Show that $p(x)=x^2-\sqrt{2}$ is irreductible on $\mathbb{Z}[\sqrt{2}]$

Question

Show that $p(x)=x^2-\sqrt{2}$ is irreductible on $\mathbb{Z}[\sqrt{2}]$.

Here I think I use the fact that $\mathbb{Z}[\sqrt{2}]$ is an euclidean ring.

Is anyone could help me at this point?

Answer 1

Since our polynomial has degree $2$, it is enough to show its zeros are not in $\mathbb{Z}[\sqrt{2}]$.

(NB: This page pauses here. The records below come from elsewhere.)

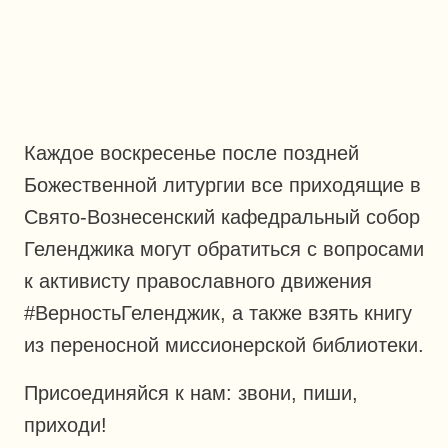
Каждое воскресенье после поздней
Божественной литургии все приходящие в
Свято-Вознесенский кафедральный собор
Геленджика могут обратиться с вопросами
к активисту православного движения
#ВерностьГеленджик, а также взять книгу
из переносной миссионерской библиотеки.
Присоединяйся к нам: звони, пиши,
приходи!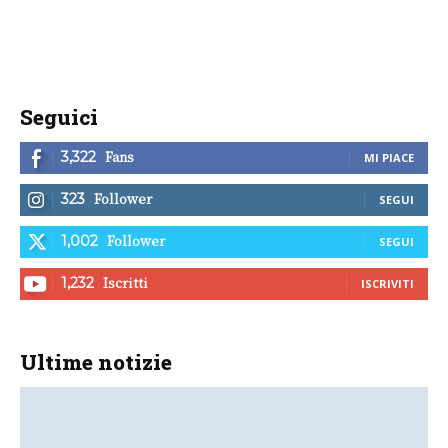
Seguici
Fans
3,322
MI PIACE
Follower
323
SEGUI
Follower
1,002
SEGUI
Iscritti
1,232
ISCRIVITI
Ultime notizie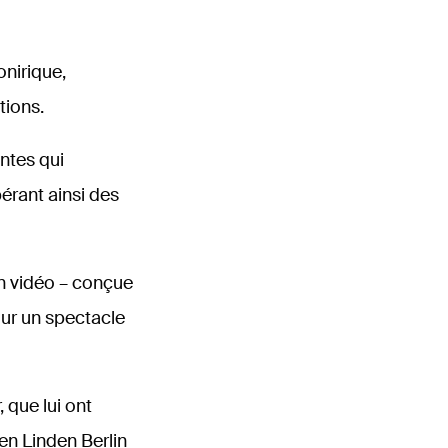
n
nirique,
tions.
ntes qui
érant ainsi des
en vidéo – conçue
our un spectacle
 que lui ont
n Linden Berlin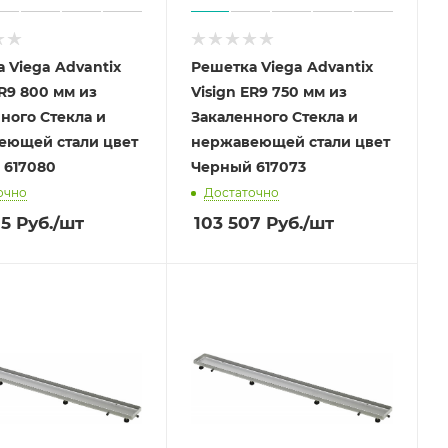
 Viega Advantix
Решетка Viega Advantix
ER9 800 мм из
Visign ER9 750 мм из
ного Стекла и
Закаленного Стекла и
еющей стали цвет
нержавеющей стали цвет
Черный 617080
Черный 617073
очно
Достаточно
05
Руб.
/шт
103 507
Руб.
/шт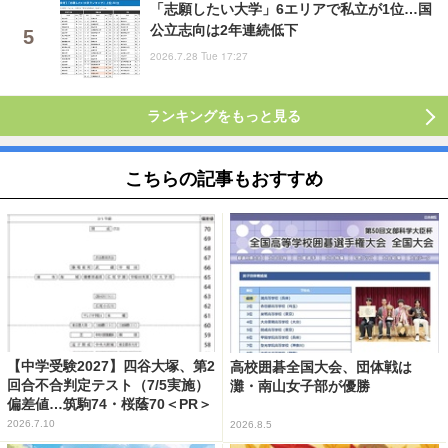
「志願したい大学」6エリアで私立が1位…国
公立志向は2年連続低下
2026.7.28 Tue 17:27
ランキングをもっと見る
こちらの記事もおすすめ
【中学受験2027】四谷大塚、第2
高校囲碁全国大会、団体戦は
回合不合判定テスト（7/5実施）
灘・南山女子部が優勝
偏差値…筑駒74・桜蔭70＜PR＞
2026.7.10
2026.8.5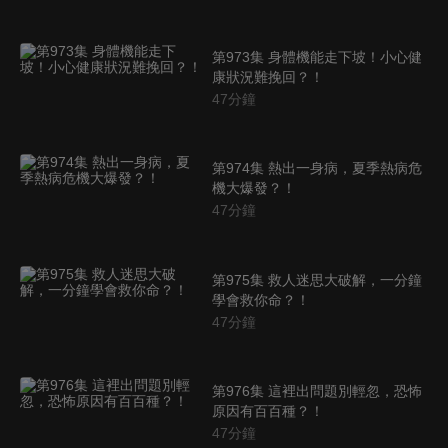
第973集 身體機能走下坡！小心健
康狀況難挽回？！
47
分鐘
第974集 熱出一身病，夏季熱病危
機大爆發？！
47
分鐘
第975集 救人迷思大破解，一分鐘
學會救你命？！
47
分鐘
第976集 這裡出問題別輕忽，恐怖
原因有百百種？！
47
分鐘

Suppose to the contrary that $2^{1/4}=a+b\cdot 2^{1/2}$, where $a$ and $b$ are integers. Then $$2=a^4+4a^3b\cdot2^{1/2}+12a^2b^2+8ab^3\cdot 2^{1/2}+4b^4.$$ By the irrationality of $\sqrt{2}$, we have $$2=a^4+12a^2b^2+4b^4.$$ This has no integer zeros. For clearly cannot have $a$ odd. And if $a$ is even then $4$ divides he right-hand side, but $4$ does not divide $2$.

Alternately, we can work with the equation $4a^3b+8ab^3=0$.

Answer 2

$x^2 - \sqrt{2}$ is an Eisenstein polynomial with respect to the prime $\sqrt{2}$.